• _Exercise goal_
All that is needed is each line of the entries holding the word "dashed", copied as it stands.

Input Block Start

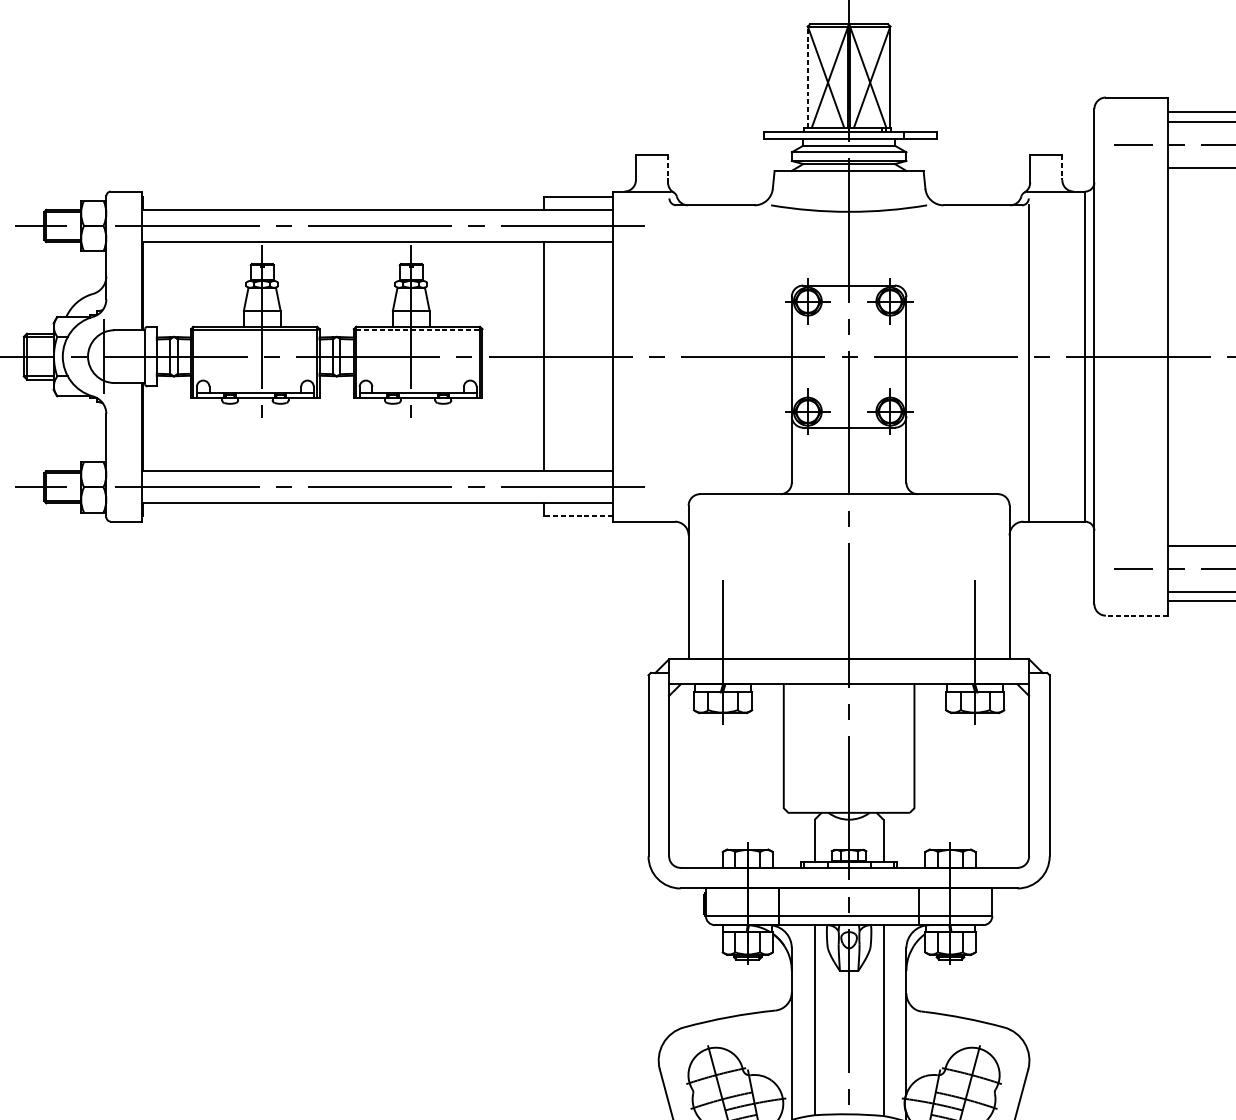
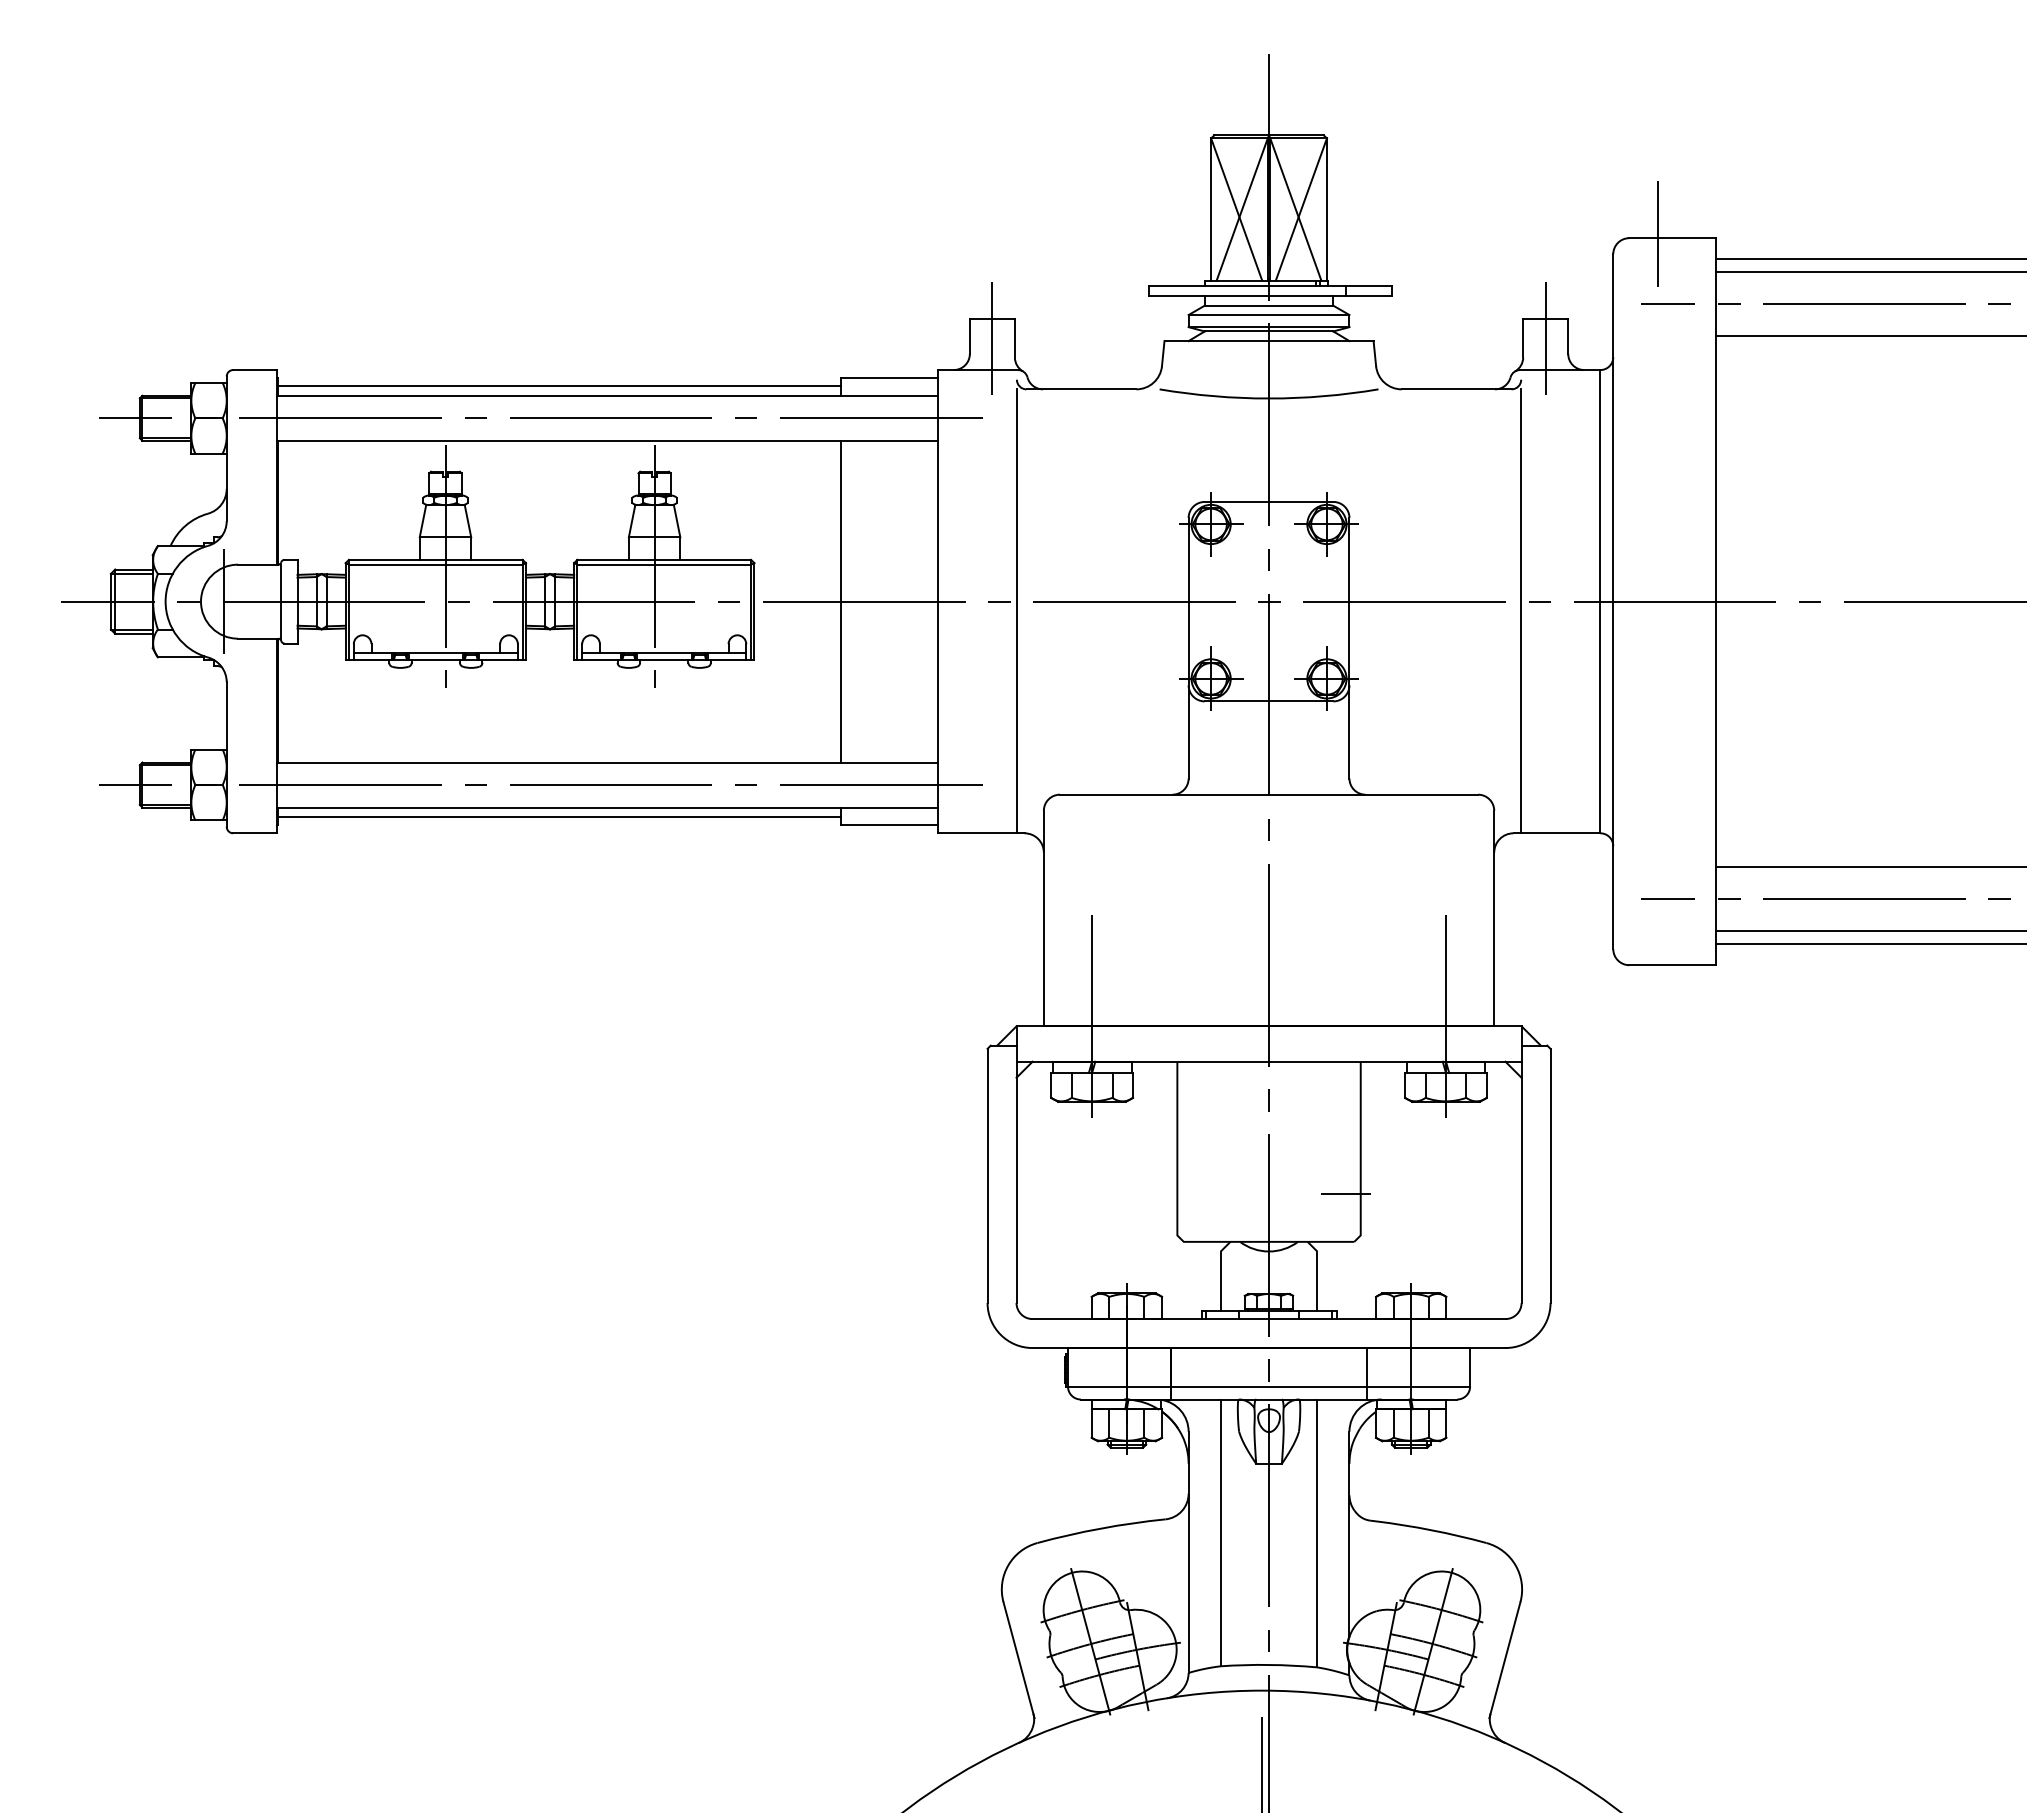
line: (808, 77) -> (1211, 209), dashed -> solid
line: (1126, 94) -> (1658, 234), added
line: (1062, 167) -> (1568, 336), dashed -> solid
line: (652, 168) -> (992, 337), added
line: (1046, 168) -> (1545, 337), added
line: (667, 169) -> (1014, 338), dashed -> solid
line: (343, 203) -> (559, 386), added
line: (418, 330) -> (664, 564), dashed -> solid
line: (669, 363) -> (1016, 611), added
line: (343, 510) -> (559, 817), added
line: (577, 516) -> (888, 825), dashed -> solid
line: (1136, 615) -> (1672, 965), dashed -> solid
line: (904, 778) -> (1346, 1193), added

Input Block End

• _Answer_
line: (808, 77) -> (1211, 209), dashed -> solid
line: (1062, 167) -> (1568, 336), dashed -> solid
line: (667, 169) -> (1014, 338), dashed -> solid
line: (418, 330) -> (664, 564), dashed -> solid
line: (577, 516) -> (888, 825), dashed -> solid
line: (1136, 615) -> (1672, 965), dashed -> solid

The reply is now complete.